MATERIAL FOR THIS TASK:
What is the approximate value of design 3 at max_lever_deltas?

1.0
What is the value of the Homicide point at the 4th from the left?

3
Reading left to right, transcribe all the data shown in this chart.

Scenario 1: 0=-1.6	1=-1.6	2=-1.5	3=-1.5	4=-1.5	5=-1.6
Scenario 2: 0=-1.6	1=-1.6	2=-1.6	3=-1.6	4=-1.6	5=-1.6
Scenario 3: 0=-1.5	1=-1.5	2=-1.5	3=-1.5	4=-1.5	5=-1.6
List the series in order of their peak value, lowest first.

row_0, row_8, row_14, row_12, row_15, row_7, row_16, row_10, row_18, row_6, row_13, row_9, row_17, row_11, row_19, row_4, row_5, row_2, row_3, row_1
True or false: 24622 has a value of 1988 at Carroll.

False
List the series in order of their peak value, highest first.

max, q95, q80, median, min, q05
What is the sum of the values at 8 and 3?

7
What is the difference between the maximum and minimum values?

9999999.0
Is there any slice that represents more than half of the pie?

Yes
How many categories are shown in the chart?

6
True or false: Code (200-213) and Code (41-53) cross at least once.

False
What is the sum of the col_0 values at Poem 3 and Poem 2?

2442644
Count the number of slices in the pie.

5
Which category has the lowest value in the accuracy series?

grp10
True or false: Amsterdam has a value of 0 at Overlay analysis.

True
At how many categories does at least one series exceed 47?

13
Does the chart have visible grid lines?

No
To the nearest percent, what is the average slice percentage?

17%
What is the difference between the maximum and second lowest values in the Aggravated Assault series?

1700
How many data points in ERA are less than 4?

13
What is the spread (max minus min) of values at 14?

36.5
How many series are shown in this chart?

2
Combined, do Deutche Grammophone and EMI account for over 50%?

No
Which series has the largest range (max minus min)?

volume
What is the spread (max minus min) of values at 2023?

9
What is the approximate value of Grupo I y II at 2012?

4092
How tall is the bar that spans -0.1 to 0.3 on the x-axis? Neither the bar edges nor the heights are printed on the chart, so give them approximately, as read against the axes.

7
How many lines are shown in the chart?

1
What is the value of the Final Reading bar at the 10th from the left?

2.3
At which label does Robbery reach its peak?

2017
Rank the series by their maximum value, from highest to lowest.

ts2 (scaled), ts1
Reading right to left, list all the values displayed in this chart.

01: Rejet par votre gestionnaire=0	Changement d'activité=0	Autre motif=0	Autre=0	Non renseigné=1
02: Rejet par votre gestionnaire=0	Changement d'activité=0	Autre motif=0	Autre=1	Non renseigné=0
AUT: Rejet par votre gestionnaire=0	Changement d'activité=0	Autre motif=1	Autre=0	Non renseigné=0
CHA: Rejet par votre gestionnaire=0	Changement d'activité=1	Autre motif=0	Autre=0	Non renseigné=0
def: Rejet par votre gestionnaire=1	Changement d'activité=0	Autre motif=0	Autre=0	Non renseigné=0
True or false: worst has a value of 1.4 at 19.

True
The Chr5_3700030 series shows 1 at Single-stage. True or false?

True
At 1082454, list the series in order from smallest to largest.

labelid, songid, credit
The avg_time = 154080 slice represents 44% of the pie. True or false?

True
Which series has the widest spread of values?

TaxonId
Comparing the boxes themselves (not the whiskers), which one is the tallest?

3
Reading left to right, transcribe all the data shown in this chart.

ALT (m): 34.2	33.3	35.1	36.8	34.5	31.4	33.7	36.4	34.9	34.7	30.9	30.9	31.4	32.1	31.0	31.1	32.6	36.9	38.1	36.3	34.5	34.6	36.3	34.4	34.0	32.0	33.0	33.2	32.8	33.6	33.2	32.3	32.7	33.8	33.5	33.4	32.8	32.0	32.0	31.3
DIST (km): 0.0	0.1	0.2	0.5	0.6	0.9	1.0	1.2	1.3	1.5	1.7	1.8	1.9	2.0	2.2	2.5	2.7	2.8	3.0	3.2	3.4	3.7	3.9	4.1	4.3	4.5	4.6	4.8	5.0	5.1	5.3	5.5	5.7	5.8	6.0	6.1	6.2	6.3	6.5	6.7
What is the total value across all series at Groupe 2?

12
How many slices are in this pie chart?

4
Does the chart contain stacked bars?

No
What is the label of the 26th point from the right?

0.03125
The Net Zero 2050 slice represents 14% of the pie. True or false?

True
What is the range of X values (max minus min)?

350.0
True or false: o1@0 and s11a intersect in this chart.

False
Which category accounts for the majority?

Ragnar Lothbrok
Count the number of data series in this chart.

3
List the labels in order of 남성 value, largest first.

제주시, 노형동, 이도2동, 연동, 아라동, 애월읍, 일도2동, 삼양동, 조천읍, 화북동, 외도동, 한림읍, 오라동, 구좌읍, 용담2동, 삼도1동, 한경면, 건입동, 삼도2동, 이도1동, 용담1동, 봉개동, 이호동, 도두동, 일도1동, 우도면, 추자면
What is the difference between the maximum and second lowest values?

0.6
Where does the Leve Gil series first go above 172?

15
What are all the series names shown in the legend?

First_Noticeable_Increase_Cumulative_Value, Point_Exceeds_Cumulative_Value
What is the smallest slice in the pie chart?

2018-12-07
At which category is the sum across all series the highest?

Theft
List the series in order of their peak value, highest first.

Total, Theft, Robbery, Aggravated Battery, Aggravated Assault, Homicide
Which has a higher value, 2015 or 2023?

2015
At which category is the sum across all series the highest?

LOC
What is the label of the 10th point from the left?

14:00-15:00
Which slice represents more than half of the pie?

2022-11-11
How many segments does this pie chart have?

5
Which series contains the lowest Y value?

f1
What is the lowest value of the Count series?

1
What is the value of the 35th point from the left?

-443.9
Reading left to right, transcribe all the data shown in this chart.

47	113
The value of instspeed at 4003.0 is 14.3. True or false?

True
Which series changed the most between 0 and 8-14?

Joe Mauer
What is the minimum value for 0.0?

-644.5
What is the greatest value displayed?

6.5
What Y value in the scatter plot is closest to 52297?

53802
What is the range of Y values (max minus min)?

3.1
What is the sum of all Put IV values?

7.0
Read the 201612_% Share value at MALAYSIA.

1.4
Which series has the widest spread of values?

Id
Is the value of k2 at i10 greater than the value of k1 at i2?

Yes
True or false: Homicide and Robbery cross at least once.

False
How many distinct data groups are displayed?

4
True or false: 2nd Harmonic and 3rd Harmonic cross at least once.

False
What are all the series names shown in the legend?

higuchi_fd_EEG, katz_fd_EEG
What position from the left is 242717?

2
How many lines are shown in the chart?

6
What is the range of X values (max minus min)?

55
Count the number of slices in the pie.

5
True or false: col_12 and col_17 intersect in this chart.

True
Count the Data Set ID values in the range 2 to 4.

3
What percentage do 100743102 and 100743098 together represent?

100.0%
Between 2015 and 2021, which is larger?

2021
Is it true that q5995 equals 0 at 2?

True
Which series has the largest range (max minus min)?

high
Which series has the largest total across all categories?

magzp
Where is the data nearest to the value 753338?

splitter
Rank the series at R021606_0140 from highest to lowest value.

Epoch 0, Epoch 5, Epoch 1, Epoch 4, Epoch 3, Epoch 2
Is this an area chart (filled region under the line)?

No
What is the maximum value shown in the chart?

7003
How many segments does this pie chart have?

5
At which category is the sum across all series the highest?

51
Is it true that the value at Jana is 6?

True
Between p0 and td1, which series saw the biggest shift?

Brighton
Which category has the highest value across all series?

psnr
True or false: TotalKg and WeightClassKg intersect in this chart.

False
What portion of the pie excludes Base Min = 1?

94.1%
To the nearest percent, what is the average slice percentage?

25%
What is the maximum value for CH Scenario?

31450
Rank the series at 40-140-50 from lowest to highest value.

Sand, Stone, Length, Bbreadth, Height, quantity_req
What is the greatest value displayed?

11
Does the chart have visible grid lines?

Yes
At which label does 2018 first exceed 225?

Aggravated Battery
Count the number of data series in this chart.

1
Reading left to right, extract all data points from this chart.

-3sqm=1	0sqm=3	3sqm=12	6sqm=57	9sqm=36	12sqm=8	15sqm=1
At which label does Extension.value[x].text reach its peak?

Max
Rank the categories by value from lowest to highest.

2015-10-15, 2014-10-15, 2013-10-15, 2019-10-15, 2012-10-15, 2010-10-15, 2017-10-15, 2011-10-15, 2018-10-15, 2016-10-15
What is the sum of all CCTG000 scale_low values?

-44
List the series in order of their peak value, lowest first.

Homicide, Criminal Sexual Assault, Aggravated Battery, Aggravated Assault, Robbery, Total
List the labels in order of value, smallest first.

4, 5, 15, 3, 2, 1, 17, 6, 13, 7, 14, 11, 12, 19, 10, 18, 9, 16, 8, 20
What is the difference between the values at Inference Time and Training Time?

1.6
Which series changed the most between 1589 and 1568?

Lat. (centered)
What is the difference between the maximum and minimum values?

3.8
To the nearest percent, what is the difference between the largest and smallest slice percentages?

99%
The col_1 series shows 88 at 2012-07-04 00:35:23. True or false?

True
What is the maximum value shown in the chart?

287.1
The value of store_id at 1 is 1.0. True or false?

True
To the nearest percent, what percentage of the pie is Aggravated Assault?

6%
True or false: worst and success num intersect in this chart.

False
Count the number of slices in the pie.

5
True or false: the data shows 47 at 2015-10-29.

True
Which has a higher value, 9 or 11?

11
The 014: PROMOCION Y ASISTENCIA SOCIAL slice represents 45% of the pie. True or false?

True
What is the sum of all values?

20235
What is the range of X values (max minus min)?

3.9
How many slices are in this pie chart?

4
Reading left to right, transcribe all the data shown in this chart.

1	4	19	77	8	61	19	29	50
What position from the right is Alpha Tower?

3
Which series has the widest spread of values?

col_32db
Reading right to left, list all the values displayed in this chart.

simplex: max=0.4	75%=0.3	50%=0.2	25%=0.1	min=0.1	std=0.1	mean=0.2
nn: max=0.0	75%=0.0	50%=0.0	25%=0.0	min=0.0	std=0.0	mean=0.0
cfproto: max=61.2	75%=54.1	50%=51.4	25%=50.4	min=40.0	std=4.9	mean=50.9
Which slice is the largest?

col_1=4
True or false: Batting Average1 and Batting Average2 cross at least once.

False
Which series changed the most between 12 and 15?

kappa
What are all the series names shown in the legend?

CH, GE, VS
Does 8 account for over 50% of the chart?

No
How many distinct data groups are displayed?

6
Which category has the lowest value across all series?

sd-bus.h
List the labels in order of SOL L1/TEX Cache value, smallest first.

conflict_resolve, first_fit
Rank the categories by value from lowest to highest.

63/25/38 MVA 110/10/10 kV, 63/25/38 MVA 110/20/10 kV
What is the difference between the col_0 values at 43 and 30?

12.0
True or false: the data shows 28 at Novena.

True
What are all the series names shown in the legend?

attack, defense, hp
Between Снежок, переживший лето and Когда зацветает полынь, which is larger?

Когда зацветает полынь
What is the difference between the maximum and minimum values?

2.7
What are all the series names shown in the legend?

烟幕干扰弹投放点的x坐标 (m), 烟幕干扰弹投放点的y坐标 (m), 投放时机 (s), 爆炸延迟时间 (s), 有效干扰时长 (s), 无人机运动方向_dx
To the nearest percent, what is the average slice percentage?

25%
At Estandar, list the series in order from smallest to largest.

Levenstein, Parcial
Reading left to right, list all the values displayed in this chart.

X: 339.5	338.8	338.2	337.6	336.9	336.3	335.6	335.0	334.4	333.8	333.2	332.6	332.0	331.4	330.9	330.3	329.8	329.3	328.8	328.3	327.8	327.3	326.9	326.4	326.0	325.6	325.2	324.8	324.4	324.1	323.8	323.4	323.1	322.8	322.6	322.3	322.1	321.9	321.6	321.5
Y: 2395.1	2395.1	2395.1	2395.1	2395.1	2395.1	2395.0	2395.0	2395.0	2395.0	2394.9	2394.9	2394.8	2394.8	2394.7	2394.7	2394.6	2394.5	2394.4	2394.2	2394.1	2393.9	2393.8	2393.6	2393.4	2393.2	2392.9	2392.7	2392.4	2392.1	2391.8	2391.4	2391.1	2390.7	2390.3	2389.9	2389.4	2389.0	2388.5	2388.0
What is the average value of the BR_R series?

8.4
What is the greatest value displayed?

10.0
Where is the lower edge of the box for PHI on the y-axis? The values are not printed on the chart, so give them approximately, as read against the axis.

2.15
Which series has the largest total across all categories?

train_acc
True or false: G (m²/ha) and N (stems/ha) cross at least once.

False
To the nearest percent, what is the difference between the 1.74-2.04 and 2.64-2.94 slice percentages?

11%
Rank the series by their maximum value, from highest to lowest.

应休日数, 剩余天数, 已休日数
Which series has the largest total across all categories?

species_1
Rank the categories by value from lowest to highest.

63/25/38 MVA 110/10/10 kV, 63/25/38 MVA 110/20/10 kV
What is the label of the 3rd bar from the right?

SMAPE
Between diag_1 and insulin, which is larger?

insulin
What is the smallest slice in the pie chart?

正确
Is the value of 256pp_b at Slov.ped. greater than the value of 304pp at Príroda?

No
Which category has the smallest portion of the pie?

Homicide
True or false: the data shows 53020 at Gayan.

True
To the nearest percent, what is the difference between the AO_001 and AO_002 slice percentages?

INSTRUCTION:
Print the material above word for word, beginning at its first line and stopping after the line that contains "How many series are shown in this chart?".

WRITTEN RESPONSE:
What is the approximate value of design 3 at max_lever_deltas?

1.0
What is the value of the Homicide point at the 4th from the left?

3
Reading left to right, transcribe all the data shown in this chart.

Scenario 1: 0=-1.6	1=-1.6	2=-1.5	3=-1.5	4=-1.5	5=-1.6
Scenario 2: 0=-1.6	1=-1.6	2=-1.6	3=-1.6	4=-1.6	5=-1.6
Scenario 3: 0=-1.5	1=-1.5	2=-1.5	3=-1.5	4=-1.5	5=-1.6
List the series in order of their peak value, lowest first.

row_0, row_8, row_14, row_12, row_15, row_7, row_16, row_10, row_18, row_6, row_13, row_9, row_17, row_11, row_19, row_4, row_5, row_2, row_3, row_1
True or false: 24622 has a value of 1988 at Carroll.

False
List the series in order of their peak value, highest first.

max, q95, q80, median, min, q05
What is the sum of the values at 8 and 3?

7
What is the difference between the maximum and minimum values?

9999999.0
Is there any slice that represents more than half of the pie?

Yes
How many categories are shown in the chart?

6
True or false: Code (200-213) and Code (41-53) cross at least once.

False
What is the sum of the col_0 values at Poem 3 and Poem 2?

2442644
Count the number of slices in the pie.

5
Which category has the lowest value in the accuracy series?

grp10
True or false: Amsterdam has a value of 0 at Overlay analysis.

True
At how many categories does at least one series exceed 47?

13
Does the chart have visible grid lines?

No
To the nearest percent, what is the average slice percentage?

17%
What is the difference between the maximum and second lowest values in the Aggravated Assault series?

1700
How many data points in ERA are less than 4?

13
What is the spread (max minus min) of values at 14?

36.5
How many series are shown in this chart?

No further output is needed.